Was there a moment of discovery during this research? 

Without a doubt, the discovery of the protein PLEKHS1 in our search for regulators of PI3K signalling was unexpected! We had never heard of PLEKHS1 before, and indeed, it was poorly studied. We are still amazed that PLEKHS1 turned out to be a key activator of PI3K signalling, as well as a key driver of cancer growth in the PTEN-null mouse model for prostate cancer. Intriguingly, PLEKHS1 appears dispensable for healthy prostate function.

In addition, we discovered that loss of tumour suppressor PTEN leads to a dramatic remodelling of the PI3K signalling network. This challenges the current dogma that genetic mutations in PI3K pathway components in cancer simply lead to over-activation of the PI3K signalling pathway.
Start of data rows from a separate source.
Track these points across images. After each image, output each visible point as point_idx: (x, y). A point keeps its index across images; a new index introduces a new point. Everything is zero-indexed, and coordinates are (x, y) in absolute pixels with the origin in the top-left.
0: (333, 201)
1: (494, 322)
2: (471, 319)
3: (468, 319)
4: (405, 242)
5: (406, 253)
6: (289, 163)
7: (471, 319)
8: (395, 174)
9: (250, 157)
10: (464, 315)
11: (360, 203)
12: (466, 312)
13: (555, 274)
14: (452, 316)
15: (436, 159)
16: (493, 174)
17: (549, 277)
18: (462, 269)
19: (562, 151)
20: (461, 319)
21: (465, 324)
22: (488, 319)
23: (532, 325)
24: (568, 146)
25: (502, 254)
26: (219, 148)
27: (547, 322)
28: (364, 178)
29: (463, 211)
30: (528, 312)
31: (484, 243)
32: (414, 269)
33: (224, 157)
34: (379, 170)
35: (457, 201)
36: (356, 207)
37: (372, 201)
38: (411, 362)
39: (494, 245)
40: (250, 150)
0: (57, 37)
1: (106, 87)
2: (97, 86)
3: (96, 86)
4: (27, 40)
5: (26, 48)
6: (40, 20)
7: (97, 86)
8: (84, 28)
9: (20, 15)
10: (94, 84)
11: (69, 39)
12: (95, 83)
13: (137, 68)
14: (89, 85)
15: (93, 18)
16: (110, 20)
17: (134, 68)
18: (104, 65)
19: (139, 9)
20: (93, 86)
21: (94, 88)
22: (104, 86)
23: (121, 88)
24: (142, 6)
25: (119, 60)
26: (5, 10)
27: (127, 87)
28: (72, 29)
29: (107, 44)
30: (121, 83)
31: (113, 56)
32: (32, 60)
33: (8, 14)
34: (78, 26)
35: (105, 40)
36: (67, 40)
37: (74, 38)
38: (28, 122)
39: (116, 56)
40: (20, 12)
What are the next steps for this research? 

We aim to explore the diagnostic and therapeutic implications of our findings and are currently in discussion with commercial partners. Highly relevant to this is finding out what’s upstream of PLEKHS1 activation. We are currently exploring the potential role of inflammatory mediators that are prevalent in the PTEN-null prostate. As part of this project we have recently started a collaboration with the Samant group at the Institute. Our findings could have implications for healthy ageing research.
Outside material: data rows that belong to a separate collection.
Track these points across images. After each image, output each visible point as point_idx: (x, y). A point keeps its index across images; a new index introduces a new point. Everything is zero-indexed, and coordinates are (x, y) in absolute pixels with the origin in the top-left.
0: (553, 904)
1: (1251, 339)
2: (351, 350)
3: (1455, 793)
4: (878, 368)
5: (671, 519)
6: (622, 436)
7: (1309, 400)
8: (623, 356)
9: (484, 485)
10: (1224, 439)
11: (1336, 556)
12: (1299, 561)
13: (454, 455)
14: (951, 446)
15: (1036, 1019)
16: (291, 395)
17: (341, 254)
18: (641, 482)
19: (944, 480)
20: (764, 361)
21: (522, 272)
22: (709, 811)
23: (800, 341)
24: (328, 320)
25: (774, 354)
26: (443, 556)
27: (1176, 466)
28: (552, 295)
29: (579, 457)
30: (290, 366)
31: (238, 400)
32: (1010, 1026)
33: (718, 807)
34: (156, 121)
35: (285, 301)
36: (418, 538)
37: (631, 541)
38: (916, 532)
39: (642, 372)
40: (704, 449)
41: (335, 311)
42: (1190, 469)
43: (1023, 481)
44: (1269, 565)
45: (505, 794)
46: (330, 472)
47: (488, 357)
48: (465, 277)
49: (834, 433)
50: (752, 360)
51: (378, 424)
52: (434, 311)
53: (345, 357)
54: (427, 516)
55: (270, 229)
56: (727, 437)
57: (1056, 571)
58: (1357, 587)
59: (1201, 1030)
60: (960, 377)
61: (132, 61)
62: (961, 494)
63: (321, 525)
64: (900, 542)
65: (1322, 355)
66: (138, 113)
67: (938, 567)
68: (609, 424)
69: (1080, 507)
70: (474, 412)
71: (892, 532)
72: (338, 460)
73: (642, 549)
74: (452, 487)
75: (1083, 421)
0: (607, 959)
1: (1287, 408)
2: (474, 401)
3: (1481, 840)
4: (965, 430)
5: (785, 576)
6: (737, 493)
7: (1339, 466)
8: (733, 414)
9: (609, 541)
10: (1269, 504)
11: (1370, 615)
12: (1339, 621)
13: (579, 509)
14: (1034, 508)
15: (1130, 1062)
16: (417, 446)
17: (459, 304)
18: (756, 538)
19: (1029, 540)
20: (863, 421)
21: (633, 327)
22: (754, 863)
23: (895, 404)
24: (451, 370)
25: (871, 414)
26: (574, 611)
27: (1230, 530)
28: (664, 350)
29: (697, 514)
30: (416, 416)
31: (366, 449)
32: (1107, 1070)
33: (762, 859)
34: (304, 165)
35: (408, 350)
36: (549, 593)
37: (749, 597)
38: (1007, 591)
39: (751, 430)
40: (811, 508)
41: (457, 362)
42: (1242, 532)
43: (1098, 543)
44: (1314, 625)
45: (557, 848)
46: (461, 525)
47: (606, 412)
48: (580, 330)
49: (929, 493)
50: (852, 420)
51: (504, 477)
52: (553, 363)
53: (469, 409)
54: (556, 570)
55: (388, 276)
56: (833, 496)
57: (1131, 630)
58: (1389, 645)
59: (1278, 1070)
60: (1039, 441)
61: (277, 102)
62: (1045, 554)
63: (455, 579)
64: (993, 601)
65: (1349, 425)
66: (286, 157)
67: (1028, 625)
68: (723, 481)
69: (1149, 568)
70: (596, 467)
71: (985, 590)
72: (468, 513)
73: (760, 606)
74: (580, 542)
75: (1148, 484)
What’s your favourite part of being a researcher and working at the Institute? 

The best part of being a scientist is, in my opinion, discovering how things work in a cell and finding out something that was not known before. However, hypotheses can often turn out to be wrong, experiments may not work, or might not lead to positive data. This is a key part of being a scientist: it is important to persevere, and you will ultimately find a research question that will yield results. When this happens, and you make a new discovery, it is an amazing feeling and a unique experience for a scientist compared to other careers. I like to talk about this to students that have come to our lab for research placements over the years. I really enjoy supervising students and generally I think I have learned as much from them as they have from me. Working as part of a team and interacting with other scientists is always a great pleasure, and our research has greatly benefited from collaborations, both within and outside the Institute. I highly value being part of a research institute where world class research is being undertaken. This is in large part thanks to the state-of-the-art facilities and support services that make our research possible. I have met many lovely people at Babraham, some of whom have become friends for life.